___ Kutipan Dokumen
Setelah laporan itu menggencarkan Kopasus, kini Ketua Dewan Adat Papua Forkorus Yaboisembut S.Pd mengaku selama ini dirinya sering dilacak oleh intelejen dari semua kegiatan-kegiatannya, terutama sekali donatur yang membiaya perjalanannya bersama beberapa rekan-rekannya beberapa waktu lalu ke Negara Adidaya Amerika Serikut untuk menghadiri Undangan Parlemen Amerika guna mendengar pendapat terkait berbagai pelanggaran HAM di Papua.
“Saya sudah mendapat informasi bahwa intelejen Indonesia saat ini sedang berupaya untuk melacak donator yang membiayai diri saya bersama beberapa rekan-rekan beberapa waktu lalu saat kita ke Amerika,” ujarnya. ( Harian Bintang Papua, 12 November 2010).
Sebelumnya, Pemerintah Indonesia telah memberikan Otonomi Khusus bagi Tanah Papua. Dasarnya aspirasi Politik rakyat bangsa Papua tentang Papua Merdeka. Rakyat Papua berkomitmen untuk Merdeka, keluar dari NKRI dan membentuk Negara berdaulat sendiri; sementara itu pemerintah (pusat dan daerah) tetap mempertahankan Papua sebagai bagian integral yang tak terpisahkan dari NKRI. Maka Majelis Permusyawaratan Rakyat (MPR), dan DPR RI mengambil kebijakan jalan tengah sebagai langka politik dimana Papua ditawarkan Otonomi Khusus untuk meminimalisir aspirasi Politik Papua Merdeka.
______
___ Baris Data
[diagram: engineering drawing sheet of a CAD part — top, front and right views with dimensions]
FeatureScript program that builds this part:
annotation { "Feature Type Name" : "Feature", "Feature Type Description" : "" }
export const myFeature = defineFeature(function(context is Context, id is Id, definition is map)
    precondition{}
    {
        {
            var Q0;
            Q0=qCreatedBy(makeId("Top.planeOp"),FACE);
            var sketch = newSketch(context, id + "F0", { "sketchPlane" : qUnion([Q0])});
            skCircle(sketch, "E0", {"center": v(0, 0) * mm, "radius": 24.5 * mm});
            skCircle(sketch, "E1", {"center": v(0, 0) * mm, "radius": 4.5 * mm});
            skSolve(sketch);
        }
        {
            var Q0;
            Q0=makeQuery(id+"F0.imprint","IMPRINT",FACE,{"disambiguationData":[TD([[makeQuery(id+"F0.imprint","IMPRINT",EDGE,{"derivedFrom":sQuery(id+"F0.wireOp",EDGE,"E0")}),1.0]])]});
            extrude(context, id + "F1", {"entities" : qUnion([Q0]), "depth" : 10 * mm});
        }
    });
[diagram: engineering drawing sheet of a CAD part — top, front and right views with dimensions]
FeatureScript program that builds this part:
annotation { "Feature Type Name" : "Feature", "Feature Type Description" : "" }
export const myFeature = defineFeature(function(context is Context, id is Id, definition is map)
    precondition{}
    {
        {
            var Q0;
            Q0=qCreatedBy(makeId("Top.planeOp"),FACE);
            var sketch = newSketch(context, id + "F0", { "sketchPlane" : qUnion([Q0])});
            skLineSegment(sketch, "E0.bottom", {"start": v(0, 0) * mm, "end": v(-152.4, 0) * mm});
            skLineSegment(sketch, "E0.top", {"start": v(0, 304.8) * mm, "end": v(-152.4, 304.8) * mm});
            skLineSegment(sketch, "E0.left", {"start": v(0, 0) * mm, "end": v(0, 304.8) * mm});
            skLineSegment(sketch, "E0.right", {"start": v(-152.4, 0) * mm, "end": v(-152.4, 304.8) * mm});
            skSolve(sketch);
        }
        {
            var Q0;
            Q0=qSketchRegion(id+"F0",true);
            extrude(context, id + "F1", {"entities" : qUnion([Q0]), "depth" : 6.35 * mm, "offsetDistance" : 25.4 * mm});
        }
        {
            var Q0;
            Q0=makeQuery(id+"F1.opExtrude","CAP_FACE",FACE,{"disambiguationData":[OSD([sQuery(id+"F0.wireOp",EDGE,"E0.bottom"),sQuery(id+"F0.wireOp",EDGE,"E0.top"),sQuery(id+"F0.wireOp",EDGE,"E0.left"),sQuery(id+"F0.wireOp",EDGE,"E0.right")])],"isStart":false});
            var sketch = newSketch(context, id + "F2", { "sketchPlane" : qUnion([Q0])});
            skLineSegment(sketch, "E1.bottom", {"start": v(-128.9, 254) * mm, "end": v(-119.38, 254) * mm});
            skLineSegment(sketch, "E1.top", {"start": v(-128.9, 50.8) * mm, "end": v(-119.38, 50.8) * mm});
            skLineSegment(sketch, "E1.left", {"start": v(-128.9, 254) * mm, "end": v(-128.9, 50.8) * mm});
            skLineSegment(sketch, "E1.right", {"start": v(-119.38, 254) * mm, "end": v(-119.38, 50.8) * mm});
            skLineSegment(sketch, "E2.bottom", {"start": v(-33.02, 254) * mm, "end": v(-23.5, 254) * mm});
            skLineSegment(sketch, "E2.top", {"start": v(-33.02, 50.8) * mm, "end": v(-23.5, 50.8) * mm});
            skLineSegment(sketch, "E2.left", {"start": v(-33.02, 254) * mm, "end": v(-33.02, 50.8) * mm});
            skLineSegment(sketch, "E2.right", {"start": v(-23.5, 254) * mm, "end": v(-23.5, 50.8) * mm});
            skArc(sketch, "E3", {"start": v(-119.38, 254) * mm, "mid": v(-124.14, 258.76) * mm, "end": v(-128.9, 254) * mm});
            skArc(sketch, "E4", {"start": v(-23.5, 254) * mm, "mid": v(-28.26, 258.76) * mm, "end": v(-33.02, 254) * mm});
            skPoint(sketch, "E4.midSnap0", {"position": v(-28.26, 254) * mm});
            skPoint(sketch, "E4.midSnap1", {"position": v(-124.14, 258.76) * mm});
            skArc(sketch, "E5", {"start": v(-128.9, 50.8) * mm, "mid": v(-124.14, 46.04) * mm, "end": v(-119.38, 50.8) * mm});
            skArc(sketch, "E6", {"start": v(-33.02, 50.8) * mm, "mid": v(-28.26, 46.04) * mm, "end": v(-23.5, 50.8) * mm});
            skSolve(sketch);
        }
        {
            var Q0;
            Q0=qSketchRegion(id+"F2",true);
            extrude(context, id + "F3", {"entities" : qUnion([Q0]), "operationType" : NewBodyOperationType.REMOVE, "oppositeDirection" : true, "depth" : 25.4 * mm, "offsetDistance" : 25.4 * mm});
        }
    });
______
# Ketentuan Tugas:
a - Tentukan apakah setiap pernyataan berikut sesuai dengan kutipan tentang Papua, lalu jawab ya atau tidak dengan mengutip persis kata-kata kutipan yang menentukannya: (i) Forkorus Yaboisembut adalah Ketua Dewan Adat Papua; (ii) Pemerintah Indonesia memberikan Otonomi Khusus bagi Tanah Papua; (iii) perjalanan ke Amerika Serikat dilakukan untuk menghadiri undangan Parlemen Eropa.
b - Tukar "donatur" dengan "penyandang dana" di bagian kutipan tentang Papua yang dimulai pada kata "Setelah laporan itu" dan berhenti setelah "HAM di Papua.", lalu tuliskan bagian itu kembali.
Gunakan kutipan itu sebagai satu-satunya sumber.

# Jawaban:
a -
(i) Ya: "Ketua Dewan Adat Papua Forkorus Yaboisembut S.Pd"
(ii) Ya: "Pemerintah Indonesia telah memberikan Otonomi Khusus bagi Tanah Papua"
(iii) Tidak: "untuk menghadiri Undangan Parlemen Amerika"

b -
Setelah laporan itu menggencarkan Kopasus, kini Ketua Dewan Adat Papua Forkorus Yaboisembut S.Pd mengaku selama ini dirinya sering dilacak oleh intelejen dari semua kegiatan-kegiatannya, terutama sekali penyandang dana yang membiaya perjalanannya bersama beberapa rekan-rekannya beberapa waktu lalu ke Negara Adidaya Amerika Serikut untuk menghadiri Undangan Parlemen Amerika guna mendengar pendapat terkait berbagai pelanggaran HAM di Papua.